By design, our model may have underestimated the benefits of surveillance. We endeavored to be conservative in our cost estimates, choosing the more expensive form of isolation (ie, respiratory-droplet precautions) and the less expensive potential procedures for each MRSA clinical condition. Moreover, aside from mortality, our model assumed no potential chronic disability from MRSA infection (eg, amputation because of severe soft-tissue infection or decreased exercise tolerance because of severe respiratory infection or cardiac surgery). We also did not consider possible benefits to the initially colonized patient, such as decolonization of MRSA-positive patients. Decolonization involves treating the MRSA-colonized patient with antibiotics or disinfectants to remove colonization. However, to date, studies have not clearly established the efficacy of decolonization, because many de-colonized patients reacquire MRSA. Finally, surveillance may confer additional long-term benefits not represented by our model. Information from surveillance (eg, MRSA colonization prevalence and MRSA infection incidence) can help public health personnel, hospital administrators, and researchers track the spread of MRSA and the effectiveness of various system-wide interventions.

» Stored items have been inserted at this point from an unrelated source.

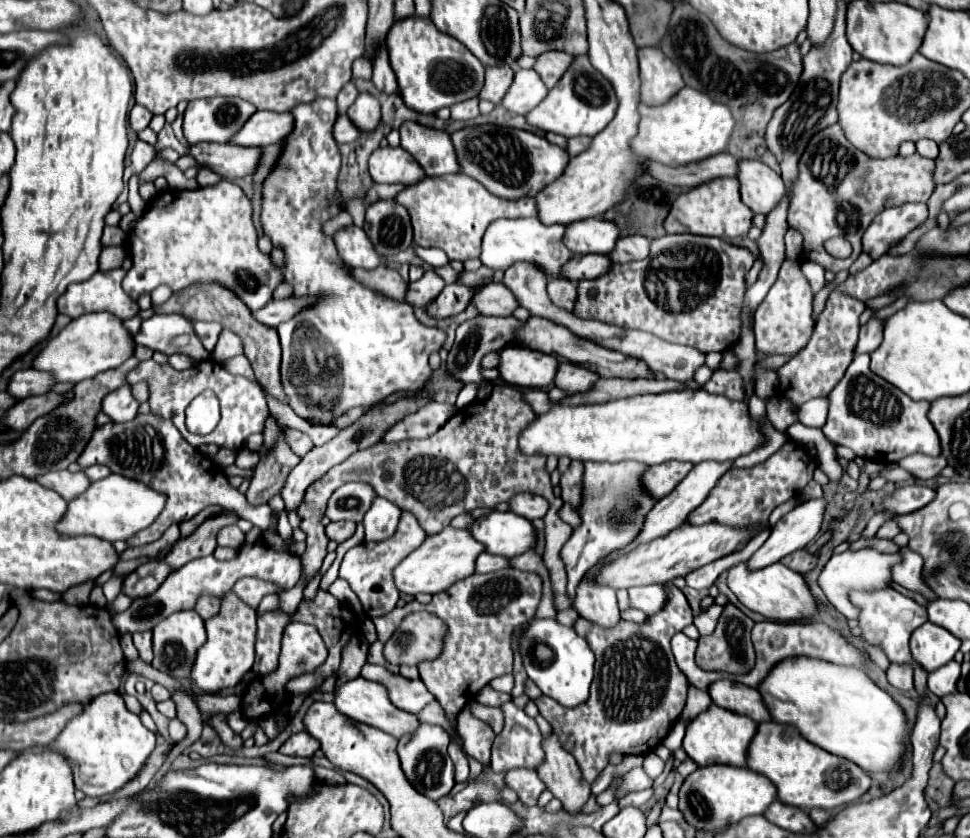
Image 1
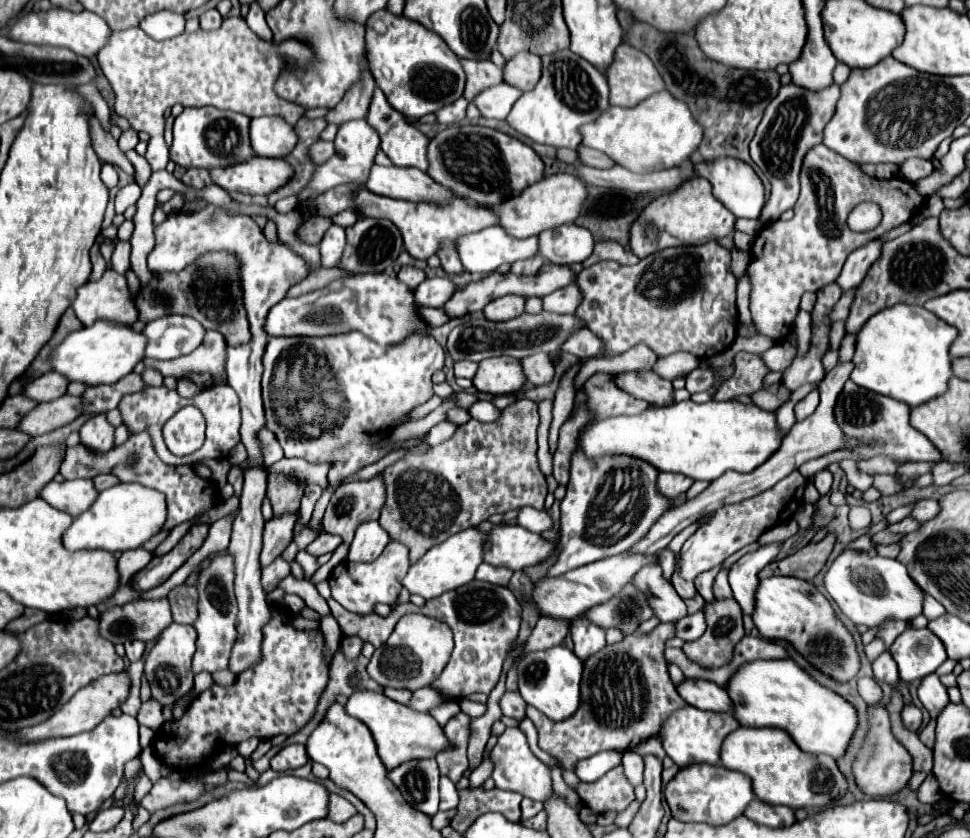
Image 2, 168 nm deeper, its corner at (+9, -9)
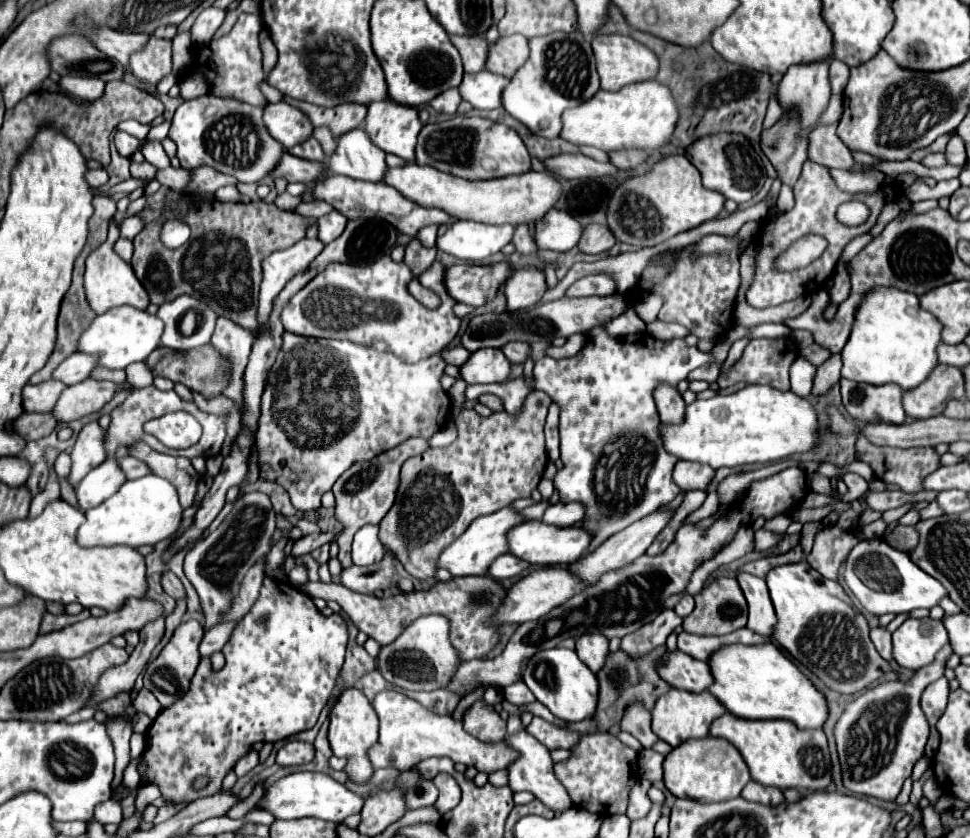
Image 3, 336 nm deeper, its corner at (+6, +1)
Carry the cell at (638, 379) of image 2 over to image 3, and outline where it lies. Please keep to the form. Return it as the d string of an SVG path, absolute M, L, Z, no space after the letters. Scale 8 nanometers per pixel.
M659 385L655 389L655 403L657 403L657 411L661 415L661 423L679 425L679 421L683 421L685 401L677 393L675 387L671 387L671 385Z

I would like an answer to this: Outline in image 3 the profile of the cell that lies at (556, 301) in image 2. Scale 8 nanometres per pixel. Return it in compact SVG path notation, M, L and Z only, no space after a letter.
M597 273L597 275L587 275L575 281L565 295L567 297L591 297L591 295L613 295L617 291L617 285L611 275L607 273Z

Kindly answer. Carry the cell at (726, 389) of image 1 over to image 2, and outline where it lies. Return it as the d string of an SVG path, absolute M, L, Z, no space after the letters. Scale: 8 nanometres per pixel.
M740 351L734 357L736 371L734 375L724 381L712 399L716 401L734 401L740 395L754 395L762 389L762 379L768 373L768 367L762 363L758 355Z

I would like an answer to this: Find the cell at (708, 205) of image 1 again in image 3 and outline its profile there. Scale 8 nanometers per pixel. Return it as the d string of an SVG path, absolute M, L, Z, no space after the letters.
M669 155L655 163L655 167L645 175L629 177L615 187L607 203L607 225L621 243L629 243L639 249L655 247L681 231L717 219L723 203L725 197L721 193L703 187L699 171L685 155Z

Every computer model is a simplification of real life and cannot fully represent every single event and outcome that may occur when an MRSA-colonized patient enters the hospital. The model assumed that patients would be tested and that results would become available before the patient could transmit MRSA to others. Although clinical outcomes may be worse with patients who have significant comorbidities, we did not stratify patients into sociodemographic, clinical, or risk factor groups. Furthermore, our study assumed that no decolonization of MRSA-colonized patients would occur.
Universal MRSA surveillance of adult general medical patients at admission may be cost-effective for a wide range of MRSA prevalences and MRSA transmission dynamics. Individual hospitals and healthcare systems could compare their prevailing conditions with the benchmarks in our model to help determine their optimal local strategies. Future studies should explore how the combinations of prevalence and transmission dynamics may vary from hospital to hospital and how additional measures, such as decolonization, may alter the economic value of surveillance.
Financial support. National Institute of General Medical Sciences Models of Infectious Disease Agent Study (MIDAS) (grant 5U01GM070708–05).
Potential conflicts of interest. All authors report no conflicts of interest relevant to this article.